Une fois encore, ce sont les catégories défavorisées qui seront le plus touchées. Car les familles non « expertes » ne choisiront pas la bonne option, le bon collège ou le bon lycée ; elles ne sauront pas présenter un dossier de candidature ou rédiger la lettre de motivation adaptée. En outre, les enfants de ces catégories font partie des 50 % d'étudiants obligés de travailler pour financer leurs études. Pour eux, une année ou du temps d'accompagnement supplémentaires ne sont pas tenables financièrement. À ceux-là, votre projet de loi réserve une voie de garage universitaire : l'arrêt choisi en licence ou l'arrêt forcé en master sélectif.
Mais il semble, madame la ministre, que le vernis de votre réforme commence à se craqueler, les moyens pour l'accompagner étant largement insuffisants, comme c'était prévisible. J'en veux pour preuve les votes du conseil des études et de la vie universitaire de l'université Paul-Valéry de Montpellier III, qui refuse d'appliquer la réforme de l'accès à l'université sans un investissement massif ; de l'assemblée générale de l'unité de formation et de recherche – UFR – d'histoire de Paris I, qui refuse de transmettre ses attendus ; du conseil de l'UFR de sciences de l'université d'Aix-Marseille, qui vous demande de surseoir à la mise en oeuvre de ce plan jugé précipité ; de l'assemblée générale des personnels et étudiants de l'université de Bourgogne, lesquels ne voient pas comment proposer des dispositifs d'accompagnement alors qu'ils ont perdu 40 000 heures d'enseignement ; de l'université Jean-Jaurès de Toulouse, qui a mobilisé plus de 700 personnes, désormais en grève contre le projet de fusion de leurs établissements. J'en veux pour preuve, aussi et enfin, les nombreux retours d'enseignants du secondaire qui refusent d'être les acteurs de l'orientation sélective en se chargeant du travail d'orientation qui incombe normalement aux psychologues de l'éducation nationale et aux centres d'information et d'orientation – CIO.

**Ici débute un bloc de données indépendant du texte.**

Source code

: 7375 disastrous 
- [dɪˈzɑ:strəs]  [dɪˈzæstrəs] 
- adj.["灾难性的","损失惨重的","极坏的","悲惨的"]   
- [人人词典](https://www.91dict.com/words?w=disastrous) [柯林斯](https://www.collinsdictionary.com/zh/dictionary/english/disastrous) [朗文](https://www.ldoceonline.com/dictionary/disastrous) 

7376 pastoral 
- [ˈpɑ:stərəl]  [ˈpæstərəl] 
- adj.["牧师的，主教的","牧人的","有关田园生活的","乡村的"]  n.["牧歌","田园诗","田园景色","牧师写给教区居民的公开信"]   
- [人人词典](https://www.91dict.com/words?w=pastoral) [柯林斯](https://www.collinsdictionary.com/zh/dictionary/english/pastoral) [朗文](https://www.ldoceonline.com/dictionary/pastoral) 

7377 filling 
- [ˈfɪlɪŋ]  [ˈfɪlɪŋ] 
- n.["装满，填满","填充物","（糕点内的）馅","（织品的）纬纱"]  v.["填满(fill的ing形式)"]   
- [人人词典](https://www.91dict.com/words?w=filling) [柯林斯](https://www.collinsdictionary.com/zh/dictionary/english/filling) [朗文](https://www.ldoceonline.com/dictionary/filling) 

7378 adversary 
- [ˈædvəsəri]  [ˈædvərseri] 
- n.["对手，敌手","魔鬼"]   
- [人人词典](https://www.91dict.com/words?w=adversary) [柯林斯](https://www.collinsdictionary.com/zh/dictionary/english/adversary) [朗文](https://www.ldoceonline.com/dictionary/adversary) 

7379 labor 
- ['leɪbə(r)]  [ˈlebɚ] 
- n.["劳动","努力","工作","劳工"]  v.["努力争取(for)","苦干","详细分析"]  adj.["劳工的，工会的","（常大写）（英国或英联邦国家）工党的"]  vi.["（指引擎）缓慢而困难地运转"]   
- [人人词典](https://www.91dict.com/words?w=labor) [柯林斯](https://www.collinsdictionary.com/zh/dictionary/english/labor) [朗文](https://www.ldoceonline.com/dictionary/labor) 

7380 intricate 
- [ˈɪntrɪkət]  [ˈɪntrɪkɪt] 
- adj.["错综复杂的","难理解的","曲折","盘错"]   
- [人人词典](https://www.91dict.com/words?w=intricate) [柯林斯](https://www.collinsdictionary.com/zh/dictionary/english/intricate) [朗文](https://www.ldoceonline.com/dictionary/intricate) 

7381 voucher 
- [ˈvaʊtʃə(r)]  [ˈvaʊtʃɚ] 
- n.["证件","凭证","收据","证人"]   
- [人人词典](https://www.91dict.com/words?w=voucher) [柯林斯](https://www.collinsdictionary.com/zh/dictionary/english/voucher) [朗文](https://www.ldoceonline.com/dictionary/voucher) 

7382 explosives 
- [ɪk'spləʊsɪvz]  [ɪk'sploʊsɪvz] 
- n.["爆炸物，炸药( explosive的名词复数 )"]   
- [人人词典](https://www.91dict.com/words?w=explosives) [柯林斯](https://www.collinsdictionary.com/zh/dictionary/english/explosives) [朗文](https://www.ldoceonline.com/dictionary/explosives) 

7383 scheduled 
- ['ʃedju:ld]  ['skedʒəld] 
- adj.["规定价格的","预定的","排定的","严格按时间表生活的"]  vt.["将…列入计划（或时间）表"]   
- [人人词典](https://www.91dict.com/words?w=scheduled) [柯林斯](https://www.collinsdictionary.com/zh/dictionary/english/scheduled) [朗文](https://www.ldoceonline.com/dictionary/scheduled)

Venons-en aux attendus. Nombre d'entre eux ont déjà été publiés ; certains sont pour le moins rocambolesques. À titre d'exemple, pour les sciences de la santé seront demandées les qualités suivantes : empathie, bienveillance et écoute – ce n'est malheureusement pas encore une matière enseignée au lycée ! D'autres demandent la connaissance d'une langue sanctionnée par un examen coûtant plusieurs centaines d'euros et assuré par des organismes privés. N'est-ce pas mettre en concurrence ceux qui ont les moyens et ceux qui ne les ont pas ?
Comprenons-nous bien : être contre la sélection, ce n'est pas être pour le tirage au sort ou pour l'échec, comme le rapporteur n'a cessé de le suggérer. Nous avons besoin que tous les jeunes, dans toute leur diversité, accèdent à l'enseignement supérieur et y réussissent. Voilà pourquoi nous sommes pour la généralisation des dispositifs d'accompagnement ; mais nous souhaitons, surtout, qu'ils ne conditionnent pas l'entrée à l'université et que le lycéen soit libre de les suivre ou non.
Notre groupe votera donc contre ce texte, pour des raisons qui tiennent à sa faisabilité comme à sa philosophie. Les jeunes, madame la ministre, sont aujourd'hui en pleines révisions mais, demain, nous nous efforcerons de leur rappeler quel avenir vous leur préparez.